Edebi röportajcılık: Görülmeyeni görmek, anlatılmayanı anlatmak
Gamze Yücesan'ın son güzergahı ise Edebi Röportajcılık:
"Evet bunlar gazete yazıları. Ama çok estetik ifadeler ve edebi anlatımlar var bu yazılarda. Romanlardan ayıran şey ise kurgunun olmaması. Gerçeği aktarması. Olguları aktarırken edebi bir üslup edinir yazarlar. Yaşar Kemal böylesi için 'Röportaj bir edebiyat dalı sayılmak ne, röportaj bal gibi edebiyattır' der.
Benim aklıma gelenlerden ilki Jack London. Onun Uçurum İnsanları'nı öneririm. Türkiye'de belki bu açıdan en çok Yaşar Kemal bilinir ama ben Suat Derviş'in Çöken İstanbul eserini önereceğim. Okurlar bu metinlere baktıklarında zaten bu ayrım da anlaşılacaktır."
Yusuf Şaylan London'un eserinin vaktiyle Uçurum Halkı olarak da yayınlandığını hatırlatıyor. Ama biz Uçurum İnsanları çevirisini daha çok sevince buradan devam etmekte ısrar ettik.

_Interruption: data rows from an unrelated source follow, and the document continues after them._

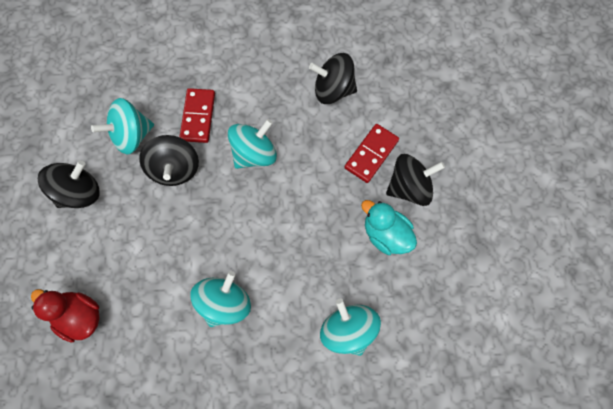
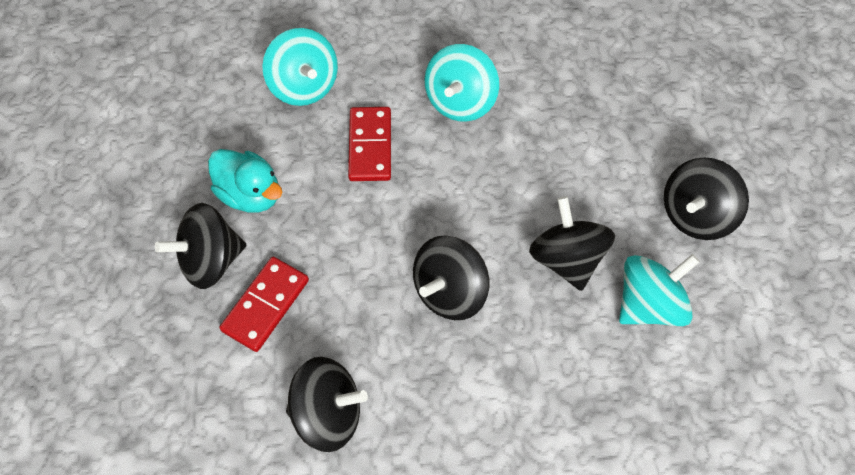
camera: 175 degrees right, 10 degrees down
(81, 315) = (635, 75): red duck -> none
(198, 117) = (551, 344): red domino -> red domino (370, 146)
(254, 153) = (450, 291): turquoise spinning top -> black spinning top

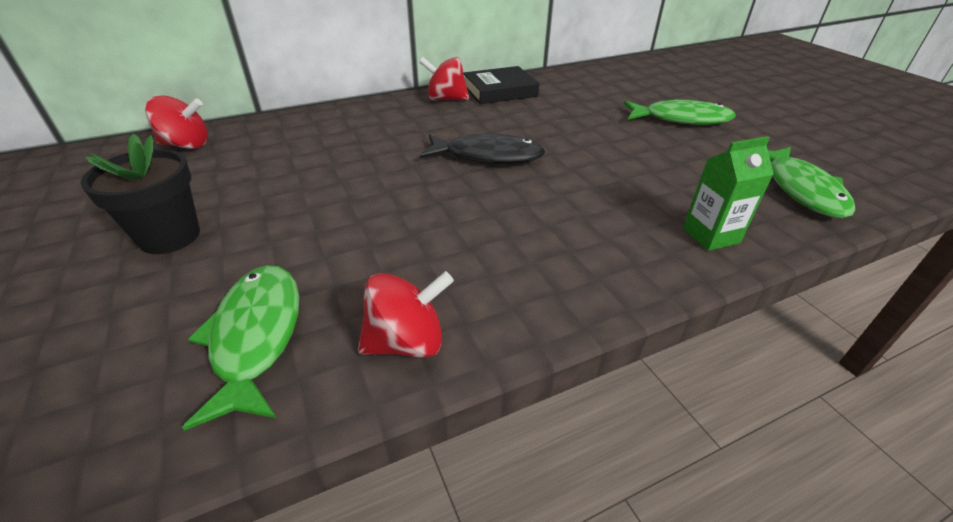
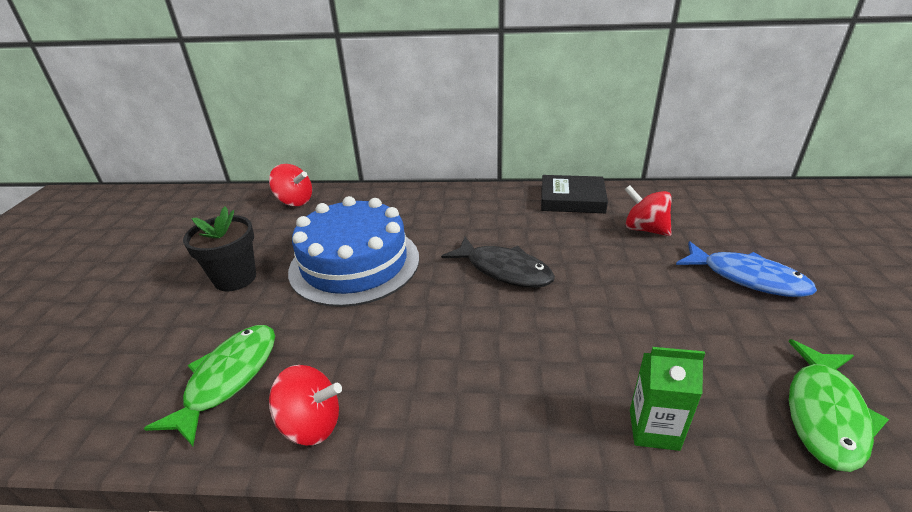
camera: 30 degrees right, 5 degrees down
(322, 186) = (354, 263): none -> blue cake
(446, 99) = (514, 198): red spinning top -> red spinning top (644, 229)
(681, 119) = (747, 278): green fish -> blue fish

Sohbetimizin sonuna gelirken çaylar da tazeleniyor. Bir yandan da daha çok okumanın yolları üzerine konuşuyoruz. Gamze Yücesan, "Mekanı ve zamanı yeniden örgütlemeliyiz. Okumak kolektif, örgütlü bir şey. Yalnız insan sanırım daha az okuyor. Ama bu hayatı değiştirmek isteyen bir ekibin parçası olarak insan daha çok okur, okumak zorundadır" diyor.
Yusuf Şaylan ile Gamze Yücesan sözü Gramsci'nin bir ifadesine getiriyorlar. Ve buluşmamız bu hatırlatmayla sona eriyor.
"Kendinizi eğitin, çünkü aklınıza ihtiyacımız olacak. Örgütlenin, çünkü gücünüzün tamamına ihtiyacımız olacak. Harekete geçin, çünkü coşkunuza ihtiyacımız olacak!”